Mrs McAleese said: "My baby brother, the youngest of nine children was seriously, physically, sadistically abused by Malachy Finnegan."
She said her mother only found out three weeks ago.
Four of the former president's five brothers attended St Colman's.
She choked back tears as she talked about the impact on her family.
"My wonderful, beautiful and as you can imagine the youngest of the family so incredibly loved by all of us, to think that he suffered and never felt that he could tell anyone," she told RTE.
Opportunities to take action were missed, she said.
Mrs McAleese added: "It was known and as he pointed out so many people had to have known, so many people who could have done something about it.
"We know the very first complaints about Malachy Finnegan go back to the 1970s, not the 1990s at all which means there is a body of information known to people who could have done something about it but, didn't."
Finnegan, who taught at St Colman's from 1967 to 1976 has been linked to a catalogue of physical and emotional abuse against pupils.
Earlier this month Bishop of Dromore John McAreavey resigned after it emerged he had decided to celebrate Mass with Finnegan in 2002, despite being aware of his past.
Meanwhile, Amnesty International has repeated calls for a public inquiry into clerical child abuse.
Patrick Corrigan, Amnesty International's Northern Ireland Programme Director, said: "We extend our solidarity to Mrs McAleese's family at this time of great pain for them and many other families, coming to grips with the knowledge that loved ones were left to suffer grievously.

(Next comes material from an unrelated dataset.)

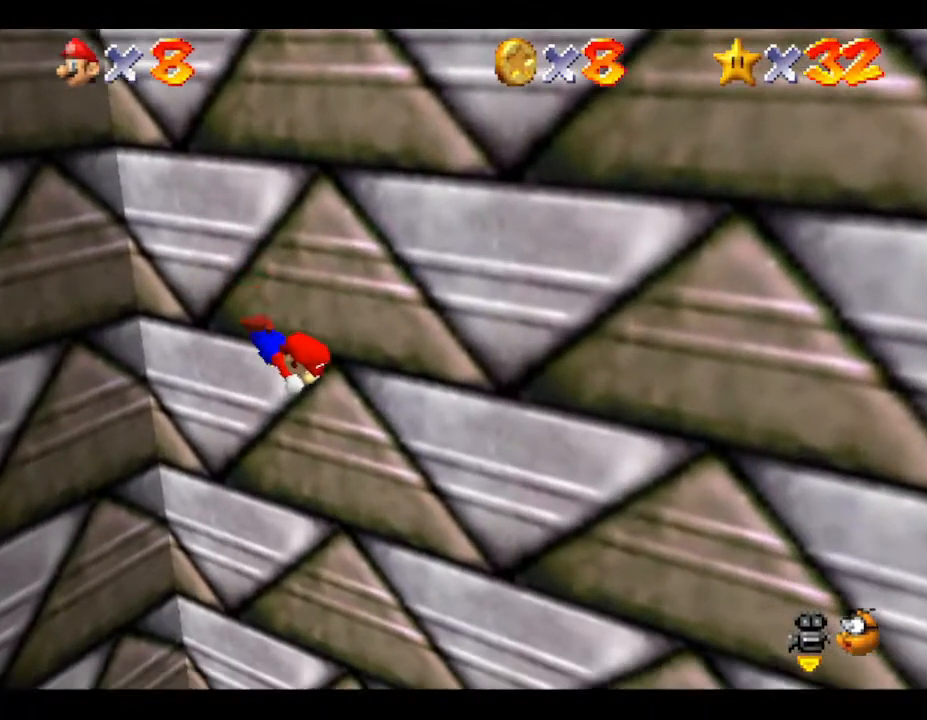
{"buttons": ["B"], "left_stick": "center", "events": []}
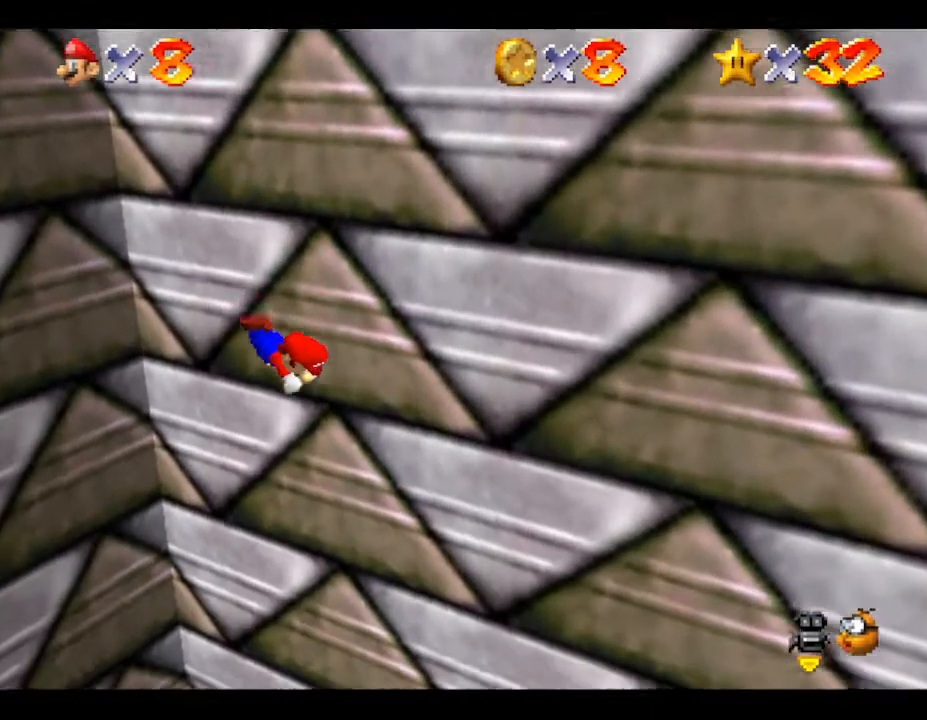
{"buttons": ["B"], "left_stick": "center", "events": []}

"Sadly, the Father Finnegan abuse scandal is not an isolated case. It is the latest example of how paedophile priests appear to have been facilitated by the Catholic Church authorities in continuing their criminal behaviour.
"Amnesty has written to the Secretary of State to ask her establish a public inquiry into the state and church response to clerical child abuse in Northern Ireland.
"The Irish government established three separate inquiries into clerical child abuse. In Northern Ireland, there has been no similar inquiry and it now falls to the Secretary of State to put that right."